Questa folla logorata da un viaggio che dura ormai da tre mesi ma decisa a tutto, anche alla morte, per raggiungere il nuovo Eldorado, ignora il pericolo che punteggia un territorio di almeno 60 chilometri quadrati. Solo i volontari serbi e quelli croati che si salutano lungo il confine sono in grado di avvertirli. Un gruppo di 150 uomini e donne appena arrivato ascolta il nuovo messaggio con aria stravolta e interdetta. Questi siriani e afgani, ma anche alcuni maliani ed eritrei che si sono aggiunti al fiume umano, sono ormai assuefatti al pericolo. Negli ultimi quattro anni hanno vissuto sotto le bombe e i tiri dei cecchini; tra le esplosioni delle autobombe e i barili carichi di tritolo lanciati sulle piazze dagli elicotteri. La morte è una costante. La paura è stampata sui loro visi, sui corpi segnati, sulle gambe e le braccia piene di ferite. «Faremo attenzione », dicono alcuni uomini che guidano il corteo. «Diteci dove sono le bombe». Nessuno ha delle mappe. I volontari croati chiamano il Centro azione sulle mine (Hcr) per ottenere informazioni più dettagliate. Verranno spedite squadre di sminatori. Ma la marcia non può continuare. Il rischio è troppo alto: qualcuno potrebbe saltare su una mina. L’Hcr fornisce una mappa che viene scaricata su una applicazione. Gli smartphone dei croati diventano le torce di una strada senza indicazioni: macchie rosse si allargano sulla carta scaricata e formano una ragnatela impressionante. Indicano i luoghi dove sono state disseminate le bombe. I punti sono precisi. Ma c’è sempre il rischio che gli ordigni, con il tempo, sianoscivolati per le piogge e il fango. “Medici senza frontiere” chiede l’apertura di un corridoio umanitario sicuro. Non si può scherzare sulla pelle di gente abbandonata a se stessa. Il premier croato Zoran Milanovic ha le idee molto chiare: «La Croazia è pronta a ricevere la persone che chiedono di entrare nel nostro paese e di aiutarle ad andare dove chiedono», dichiara in Parlamento. La presidente Kolinda Grabar Kitarovic è allarmata dal fiume di persone già ammassate nelle retrovie della Macedonia. «Ci occuperemo», annuncia, «dei problemi di sicurezza. Ma non dimenticheremo il fatto che questi uomini e queste donne sono prima di tutto degli esseri umani». Per venerdì e martedì prossimi è stato convocato il Consiglio nazionale di sicurezza.

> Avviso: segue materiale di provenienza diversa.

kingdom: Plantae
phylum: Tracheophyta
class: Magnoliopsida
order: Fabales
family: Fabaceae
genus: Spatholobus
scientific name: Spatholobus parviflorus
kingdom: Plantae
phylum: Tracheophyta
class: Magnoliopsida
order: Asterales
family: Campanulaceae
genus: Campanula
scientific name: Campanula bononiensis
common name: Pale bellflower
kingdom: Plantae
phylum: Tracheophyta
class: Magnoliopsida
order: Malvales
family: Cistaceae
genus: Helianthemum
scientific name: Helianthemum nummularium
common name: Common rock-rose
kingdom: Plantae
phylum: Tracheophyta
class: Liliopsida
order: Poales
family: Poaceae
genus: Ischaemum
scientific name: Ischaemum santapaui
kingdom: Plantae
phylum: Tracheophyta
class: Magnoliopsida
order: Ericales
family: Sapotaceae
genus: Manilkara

Il governo croato chiede però un intervento dell’Onu. Il paese non può affrontare da solo un esodo che travolgerà i suoi confini e le sue arterie di collegamento. È stata chiesta la convocazione del Consiglio di sicurezza delle Nazioni unite. «Perché», spiega Milanovic, «questa è una sfida mondiale». Lo scontro si annuncia anche con la Slovenia che si è allineata subito con l’Ungheria. Le frontiere saranno chiuse. Passerà solo chi ha veramente diritto. E per diritto si intende solo i rifugiati. Un nuovo blocco, forse un altro muro.
I primi che arrivano prima del buio scuotono la testa. Ripetono, ossessivi: «Passeremo, arriveremo dove vogliamo andare ». Alzano la mano verso il cielo. «Lui ci proteggerà. Ha già deciso per noi».